NEW YORK

Police to take over school security. The New York City Board of Education will soon vote to put the Police Department in charge of school security, according to the Sept. 16 New York Times. Experts believe the plan would be the first of its kind.

The measure has undergone heated debate over the past five years. Mayor Rudolph Giuliani has lobbied for the police takeover as a step toward improved school safety. The plan would shut a School Board security unit, which is being called the “F troop” in the wake of staff convictions. Critics of the plan say a police presence would give schools a prison atmosphere and could undermine principals’ authority in discipline matters. Former city schools Chancellor Ramon Cortines resigned in 1995 largely because of his “bitter feud” with Giuliani over the issue, according to the Times.

Rudy Crew, the current chancellor, opposed the plan initially but recently reached a compromise with the mayor: The Police Department will replace security guards on a one-for-one basis but not increase the security force. The measure, tentatively scheduled to take effect Nov. 1, would put 3,200 officers in 1,100 schools. Officers would not carry guns except at 128 schools already patrolled by police. Under the compromise, police, parents and school staff at each school would write up a safety plan.

How the measure would balance power between school officials and the Police Department remains unclear, according to the Times. For example, who decides whether a student should be arrested or suspended for a fistfight?

Some groups who initially opposed the measure support the compromise; others are withholding judgment until all the details are worked out, the paper reports.

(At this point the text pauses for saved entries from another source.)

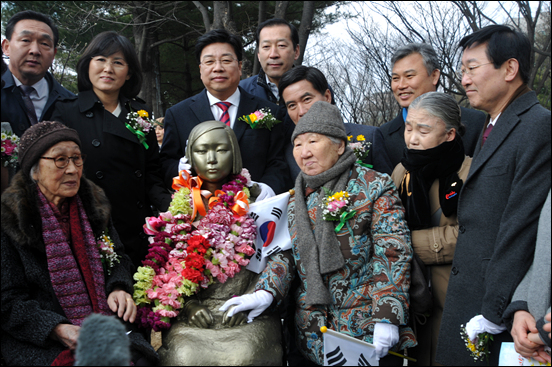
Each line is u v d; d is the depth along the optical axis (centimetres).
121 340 151
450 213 259
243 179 292
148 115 338
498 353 230
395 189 268
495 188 232
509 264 218
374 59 755
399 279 247
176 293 255
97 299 246
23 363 224
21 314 223
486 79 240
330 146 266
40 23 339
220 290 269
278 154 352
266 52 424
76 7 822
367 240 259
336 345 234
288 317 292
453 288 245
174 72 1301
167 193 337
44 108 350
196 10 1101
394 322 237
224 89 345
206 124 283
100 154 312
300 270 266
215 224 269
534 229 217
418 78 341
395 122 370
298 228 265
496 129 238
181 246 269
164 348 249
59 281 237
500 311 220
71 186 246
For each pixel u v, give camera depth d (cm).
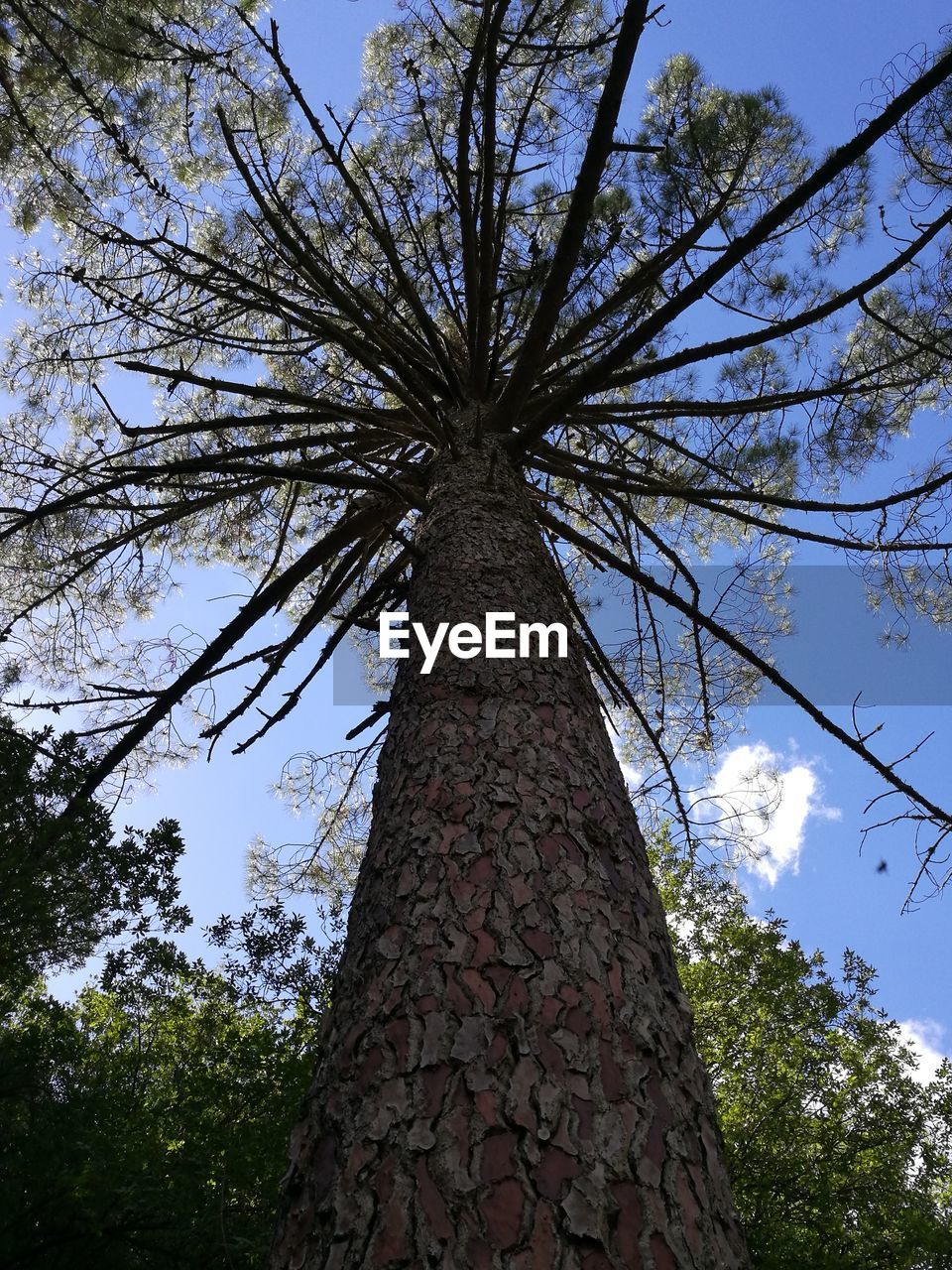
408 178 486
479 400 432
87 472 397
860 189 431
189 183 507
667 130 416
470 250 434
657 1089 134
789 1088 507
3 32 449
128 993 299
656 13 288
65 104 464
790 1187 467
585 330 409
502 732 209
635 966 157
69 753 298
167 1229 226
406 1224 112
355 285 478
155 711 348
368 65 522
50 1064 251
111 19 440
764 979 523
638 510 581
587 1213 112
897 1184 473
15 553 459
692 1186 123
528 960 149
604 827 190
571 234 316
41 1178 214
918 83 245
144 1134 279
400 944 158
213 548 578
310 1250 116
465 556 289
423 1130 123
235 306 478
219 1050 347
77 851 261
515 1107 125
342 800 504
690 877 562
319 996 353
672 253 382
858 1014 529
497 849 174
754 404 425
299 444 362
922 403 439
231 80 489
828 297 466
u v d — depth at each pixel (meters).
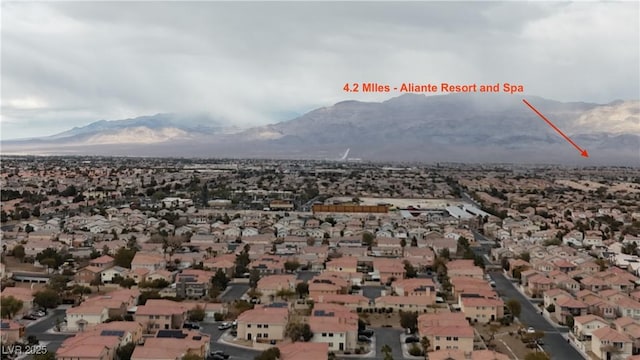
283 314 155.88
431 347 143.88
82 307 159.88
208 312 169.62
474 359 128.88
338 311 160.12
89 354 127.12
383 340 154.12
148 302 164.75
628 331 149.00
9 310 164.00
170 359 128.00
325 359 129.25
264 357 132.25
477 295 179.75
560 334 161.62
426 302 178.50
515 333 161.12
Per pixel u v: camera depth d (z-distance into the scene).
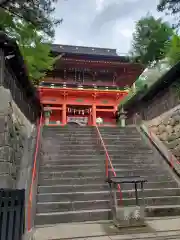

Students interviewed by the Times expressed mixed feelings about the takeover: While safety might improve, they thought, many also feared police harassment. “With security guards, you could be friends,” said one high school senior. “With cops, there’s tension. We’re going to have to keep our distance.”

In Chicago, the school system is in charge of security, but uniformed police officers, working out of a special unit, are assigned to all high schools.

MASSACHUSETTS

Teaching programs face skills test. Teacher education programs in Massachusetts may face closure if too many of their graduates fail a basic skills test, the Boston Globe reports in its Sept. 16 edition. The Massachusetts Board of Education voted to draft a proposal that would shut down college teaching programs if, for two consecutive years, more than 20 percent of their graduating students fail a basic skills test. The test is mandatory for teacher certification in Massachusetts and covers reading, writing and knowledge of the subject the graduate intends to teach. (Illinois also administers both a basic skills test and a subject-area test.)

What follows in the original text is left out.